Jeremiah found middle ground musically with one of the first pieces they played together, the “Suite française” by 20th century French composer Francis Poulenc.

“There’s a lot of music in there that I recognized from my traditional playing of French music,” Jeremiah said. “There are classical composers who borrow so heavily from traditional music.”

Their arrangement of Edvard Grieg’s familiar “Holberg Suite,” Op. 40 is certainly unique to them.

“We decided that the first movement sounds so great on solo piano,” Annemieke said. “And in the next movement we add the accordion very simply by playing each of the voices on each of the repeats.
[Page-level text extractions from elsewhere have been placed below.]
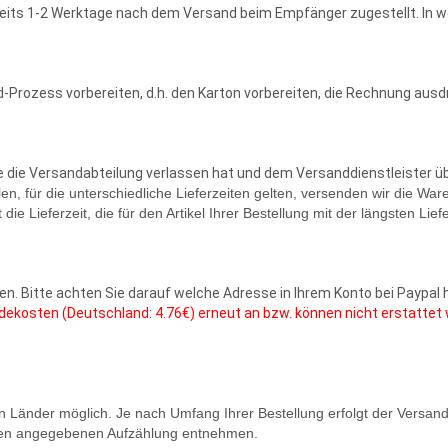
reits 1-2 Werktage nach dem Versand beim Empfänger zugestellt. In wen
-Prozess vorbereiten, d.h. den Karton vorbereiten, die Rechnung ausdr
re die Versandabteilung verlassen hat und dem Versanddienstleister ü
en, für die unterschiedliche Lieferzeiten gelten, versenden wir die Wa
 Lieferzeit, die für den Artikel Ihrer Bestellung mit der längsten Liefer
. Bitte achten Sie darauf welche Adresse in Ihrem Konto bei Paypal hi
dekosten (Deutschland: 4.76€) erneut an bzw. können nicht erstatt
n Länder möglich. Je nach Umfang Ihrer Bestellung erfolgt der Versan
unten angegebenen Aufzählung entnehmen.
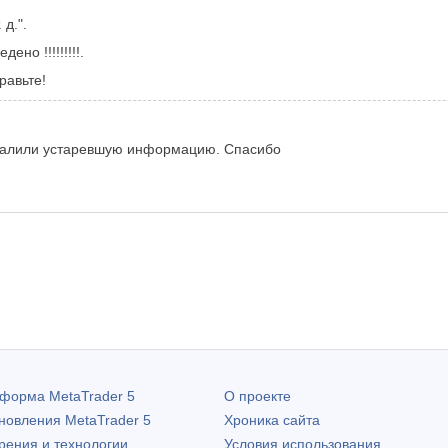
 д.".
но !!!!!!!!!.
равьте!
 удалили устаревшую информацию. Спасибо
атформа
MetaTrader 5
О проекте
бновления
MetaTrader 5
Хроника сайта
рения и технологии
Условия использования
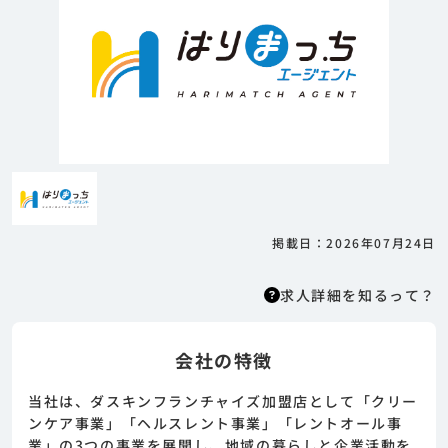
掲載日：2026年07月24日
求人詳細を知るって？
会社の特徴
求人詳細を知るって？
はりまっちエージェントはエージェント型の求
当社は、ダスキンフランチャイズ加盟店として「クリー
人紹介サービスのため、 応募に際してはまずエ
ンケア事業」「ヘルスレント事業」「レントオール事
ージェントとの面談が必要になります。そのた
業」の3つの事業を展開し、地域の暮らしと企業活動を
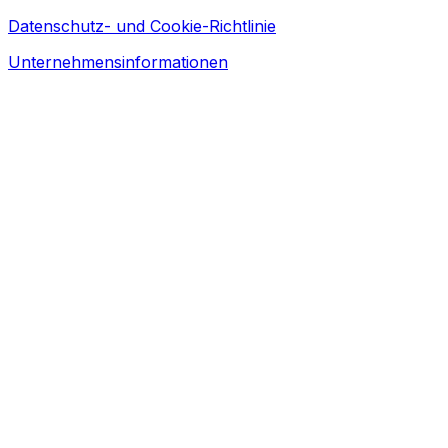
Datenschutz- und Cookie-Richtlinie
Unternehmensinformationen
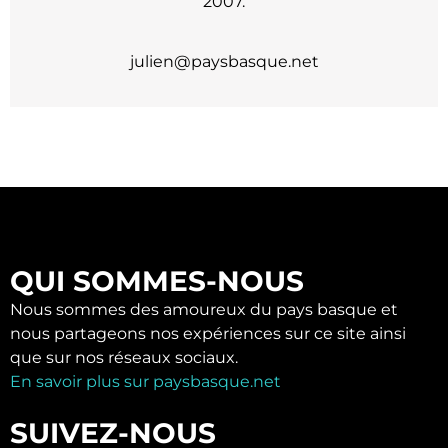
2007.
julien@paysbasque.net
QUI SOMMES-NOUS
Nous sommes des amoureux du pays basque et
nous partageons nos expériences sur ce site ainsi
que sur nos réseaux sociaux.
En savoir plus sur paysbasque.net
SUIVEZ-NOUS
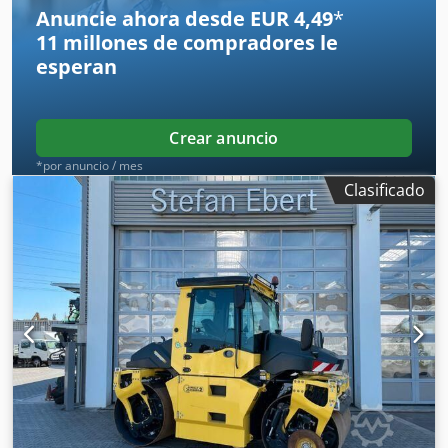
Anuncie ahora desde EUR 4,49
*
11 millones de compradores
le
esperan
Crear anuncio
*por anuncio / mes
Clasificado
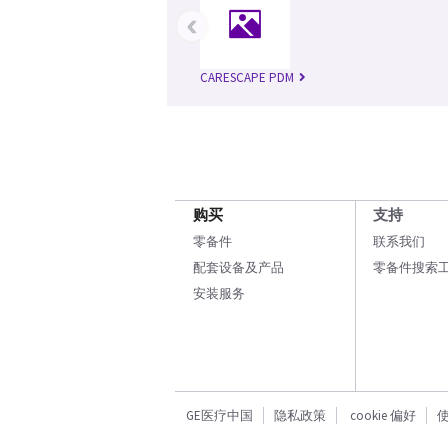
‹
CARESCAPE PDM
购买
支持
零备件
联系我们
配套设备及产品
零备件搜索
安装服务
GE医疗中国
隐私政策
cookie 偏好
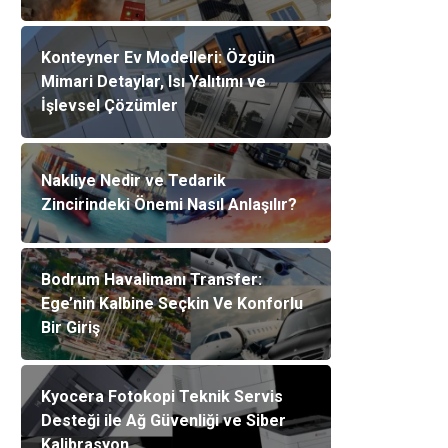
Konteyner Ev Modelleri: Özgün
Mimari Detaylar, Isı Yalıtımı ve
İşlevsel Çözümler
Nakliye Nedir ve Tedarik
Zincirindeki Önemi Nasıl Anlaşılır?
Bodrum Havalimanı Transfer:
Ege’nin Kalbine Seçkin Ve Konforlu
Bir Giriş
Kyocera Fotokopi Teknik Servis
Desteği ile Ağ Güvenliği ve Siber
Kalibrasyon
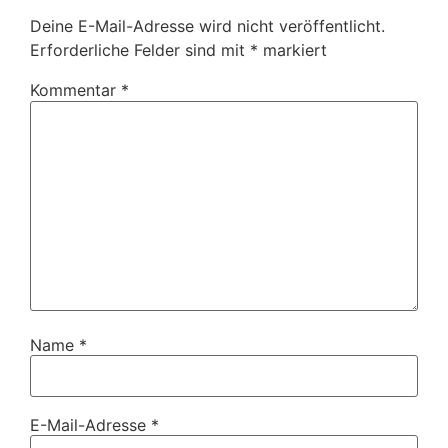
Deine E-Mail-Adresse wird nicht veröffentlicht.
Erforderliche Felder sind mit
*
markiert
Kommentar
*
Name
*
E-Mail-Adresse
*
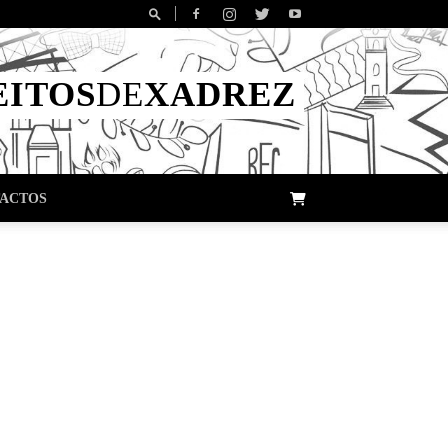
EITOS
DE
XADREZ
ACTOS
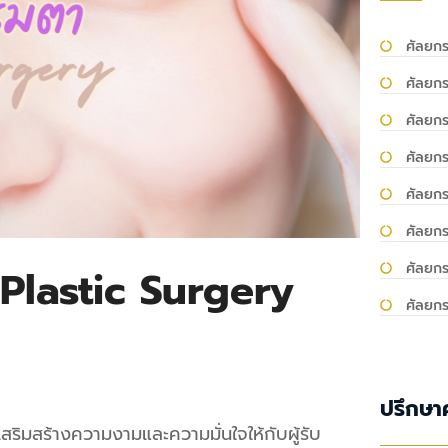
ศัลยกร
ศัลยกร
ศัลยก
ศัลยกร
ศัลยก
ศัลยก
ศัลยกร
Plastic Surgery
ศัลยก
ปรึกษา
สริมสร้างความงามและความมั่นใจให้กับผู้รับ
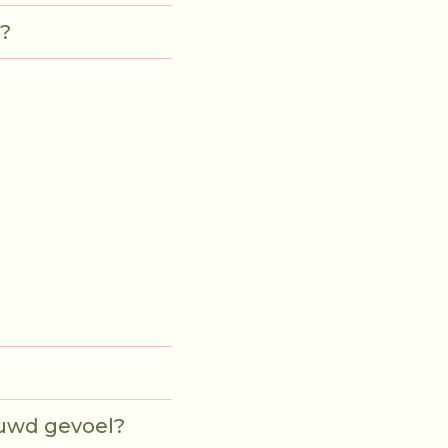
s?
auwd gevoel?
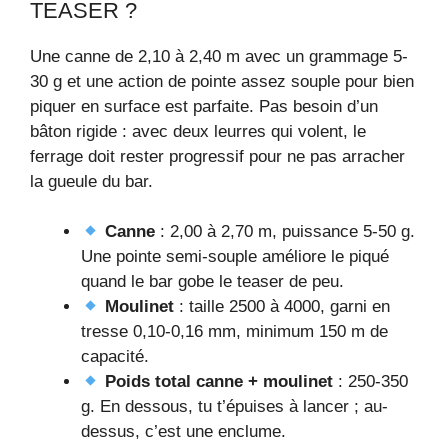
TEASER ?
Une canne de 2,10 à 2,40 m avec un grammage 5-
30 g et une action de pointe assez souple pour bien
piquer en surface est parfaite. Pas besoin d’un
bâton rigide : avec deux leurres qui volent, le
ferrage doit rester progressif pour ne pas arracher
la gueule du bar.
Canne
: 2,00 à 2,70 m, puissance 5-50 g.
Une pointe semi-souple améliore le piqué
quand le bar gobe le teaser de peu.
Moulinet
: taille 2500 à 4000, garni en
tresse 0,10-0,16 mm, minimum 150 m de
capacité.
Poids total canne + moulinet
: 250-350
g. En dessous, tu t’épuises à lancer ; au-
dessus, c’est une enclume.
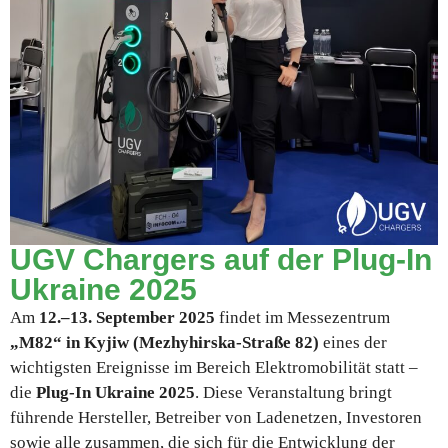
UGV Chargers auf der Plug-In
Ukraine 2025
Am
12.–13. September 2025
findet im Messezentrum
„M82“ in Kyjiw (Mezhyhirska-Straße 82)
eines der
wichtigsten Ereignisse im Bereich Elektromobilität statt –
die
Plug-In Ukraine 2025
. Diese Veranstaltung bringt
führende Hersteller, Betreiber von Ladenetzen, Investoren
sowie alle zusammen, die sich für die Entwicklung der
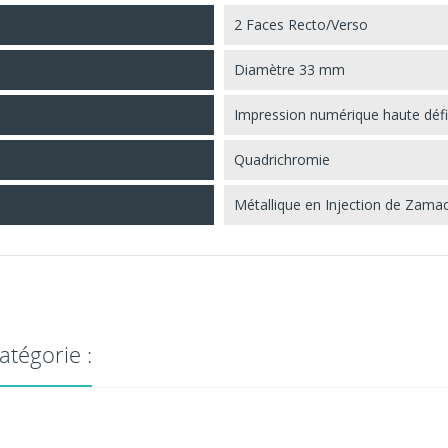
2 Faces Recto/Verso
Diamètre 33 mm
Impression numérique haute défi
Quadrichromie
Métallique en Injection de Zama
atégorie :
The third movement is very different, and the last movement the accordion becomes more improvisational. So in each movement we use different effects.”

The program also includes Astor Piazzola’s famous “Oblivion” and Jeremiah’s own “Luke Suite.”

“Some of it was influenced by a French composer who was a bagpiper in the court of Louis XIV,” Jeremiah said.

Despite the devastating fire, the two are determined to go on with the concert.

“It’s such a healing thing to play music,” Jeremiah said. “There’s no question for us that we want to do it.”

“And, of course, to support Peter and the festival,” Annemieke said. “We want to make sure the festival keeps going.”